Nepad-ism: how the DoC’s DG keeps it in the family
I have to begin this column with something I never thought I would ever hear come from my own mouth (or even keyboard) – I have to apologise to our minister of communications, Ivy Matsepe-Casaburri.
That’s right. A few weeks ago I lambasted her in one of these very columns about her dreadful handling of the landing rights issue for the various African undersea cables, after it had been reported that the East African Submarine Cable (EASSy) project could potentially be barred from landing in South Africa, due to the fact that does not have a majority of local ownership.
Since doing more reading on the subject, I have realised that it is not Poison Ivy’s fault at all, as the cable policy proposals actually come from the Department of Communications’ (DoC) director general, Lyndall Shope-Mafole.
Her thinking is that ownership of the cable should be majority local, thus effectively excluding both EASSy and the proposed Seacom cable, even though they both have local elements in the shape of Telkom and NeoTel, amongst others.
In justifying this stance, she has also been quoted as saying that government did not believe commercial cables would bring down the cost of broadband in SA, hinting that government initiatives would be more successful.
Presumably she bases this little pipe dream of hers on the fact that government’s attempts at reducing the high cost of communications have been brilliantly successful so far.
Only in her own little world could she believe that having one consortium – the one planned by the Nepad e-Africa Commission – providing services around the East coast of the continent would lead to cheaper prices than having three competing networks.
But wait. Apart from the ethical issues around the fact that the Nepad e-Africa Commission’s cable plans are based on work done while the entity was involved in the EASSy project, prior to it breaking away from EASSy amid allegations it was trying to hijack the private sector-led project, there is another major conflict of interest involved.
Henry Chasia, deputy executive chairman of the Nepad e-Africa Commission and one of the main players behind Nepad’s plans to drive its own undersea cable initiative, is married to none other than Lyndall Shope-Mafole!
That’s right, the woman who is trumpeting the need for the Nepad cable at the expense of the private sector initiatives sleeps in the same bed (both literally and figuratively) as the man who has just about the most to gain from the Nepad initiative being the only one allowed to land in SA.
This means that in addition to Aunty Ivy’s resignation – which I have called for on many an occasion – I would like to see Lyndall’s head on a pike too, because if Thabo ever listens to us (although it seems he only attempts to arrest the press these days) and does get rid of Matsepe-Casaburri, the last thing this country needs is for someone like Shope-Mafole to be elevated to the vacant position instead.
Can you imagine the levels of back-scratching and nepotism that might take place under those circumstances?

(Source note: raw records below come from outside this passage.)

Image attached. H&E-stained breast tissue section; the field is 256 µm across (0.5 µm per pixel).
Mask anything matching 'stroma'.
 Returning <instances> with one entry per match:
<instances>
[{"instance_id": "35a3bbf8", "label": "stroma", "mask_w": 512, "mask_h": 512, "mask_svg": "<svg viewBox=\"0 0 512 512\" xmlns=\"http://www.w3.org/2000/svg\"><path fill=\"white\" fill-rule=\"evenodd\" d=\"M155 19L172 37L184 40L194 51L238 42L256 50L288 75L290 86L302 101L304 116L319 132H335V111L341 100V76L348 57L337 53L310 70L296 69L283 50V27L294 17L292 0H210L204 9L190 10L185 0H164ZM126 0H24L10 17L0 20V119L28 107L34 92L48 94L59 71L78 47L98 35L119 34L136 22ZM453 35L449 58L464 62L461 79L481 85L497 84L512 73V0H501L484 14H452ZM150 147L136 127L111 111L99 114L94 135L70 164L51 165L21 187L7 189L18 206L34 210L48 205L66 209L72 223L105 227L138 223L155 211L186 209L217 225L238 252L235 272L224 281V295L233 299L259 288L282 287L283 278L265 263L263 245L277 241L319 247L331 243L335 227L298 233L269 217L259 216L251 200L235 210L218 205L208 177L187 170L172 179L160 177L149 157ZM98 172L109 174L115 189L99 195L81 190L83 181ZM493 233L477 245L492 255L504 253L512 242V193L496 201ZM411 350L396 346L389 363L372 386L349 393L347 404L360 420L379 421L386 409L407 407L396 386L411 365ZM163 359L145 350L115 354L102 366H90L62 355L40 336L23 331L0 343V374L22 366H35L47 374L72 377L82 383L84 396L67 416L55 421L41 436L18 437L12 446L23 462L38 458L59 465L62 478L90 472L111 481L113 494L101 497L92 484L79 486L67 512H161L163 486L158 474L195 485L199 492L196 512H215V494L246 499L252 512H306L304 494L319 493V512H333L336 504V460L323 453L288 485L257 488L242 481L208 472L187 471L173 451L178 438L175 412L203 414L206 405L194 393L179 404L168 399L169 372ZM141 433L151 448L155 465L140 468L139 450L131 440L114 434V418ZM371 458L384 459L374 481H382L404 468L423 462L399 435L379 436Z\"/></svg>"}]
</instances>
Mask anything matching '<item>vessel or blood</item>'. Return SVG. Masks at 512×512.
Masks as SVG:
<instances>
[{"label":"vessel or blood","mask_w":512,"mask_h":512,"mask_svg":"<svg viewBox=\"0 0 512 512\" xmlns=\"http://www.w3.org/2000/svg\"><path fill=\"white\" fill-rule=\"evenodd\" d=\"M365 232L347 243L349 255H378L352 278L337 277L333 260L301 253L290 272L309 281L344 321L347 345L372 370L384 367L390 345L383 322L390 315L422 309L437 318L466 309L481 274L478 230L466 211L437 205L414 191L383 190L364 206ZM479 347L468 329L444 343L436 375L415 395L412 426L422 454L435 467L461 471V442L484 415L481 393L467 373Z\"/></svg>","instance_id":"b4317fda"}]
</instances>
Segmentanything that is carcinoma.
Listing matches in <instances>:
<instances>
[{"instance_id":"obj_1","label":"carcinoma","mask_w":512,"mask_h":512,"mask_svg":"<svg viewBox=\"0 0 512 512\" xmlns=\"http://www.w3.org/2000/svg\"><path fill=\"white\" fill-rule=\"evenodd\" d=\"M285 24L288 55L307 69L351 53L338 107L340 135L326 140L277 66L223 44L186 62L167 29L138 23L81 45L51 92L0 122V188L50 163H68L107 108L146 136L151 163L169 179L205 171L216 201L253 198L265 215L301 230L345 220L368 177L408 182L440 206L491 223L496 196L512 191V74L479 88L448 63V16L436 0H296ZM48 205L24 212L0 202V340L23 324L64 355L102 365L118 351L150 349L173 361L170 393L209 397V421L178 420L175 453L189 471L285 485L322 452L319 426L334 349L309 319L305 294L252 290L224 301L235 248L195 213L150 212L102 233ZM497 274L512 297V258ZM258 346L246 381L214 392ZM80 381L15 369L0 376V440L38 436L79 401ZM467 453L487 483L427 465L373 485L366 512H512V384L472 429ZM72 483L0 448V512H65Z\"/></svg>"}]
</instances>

If it weren’t for the fact that in recent weeks we have seen a capable deputy health minister fired by the president on trumped up charges in order to protect the totally incompetent alcoholic kleptomaniac that masquerades as her boss, and the national director of public prosecutions suspended in order to protect the national commissioner of police from being arrested for his links to organised crime, I would have said that this sort of nepotism would never be allowed by a government that is supposedly determined to crack down on this sort of thing.
In fact, this actually goes so far beyond nepotism that it’s almost incestuous – except that if it were truly incestuous, these government incompetents would be screwing each other, rather than the citizens of SA!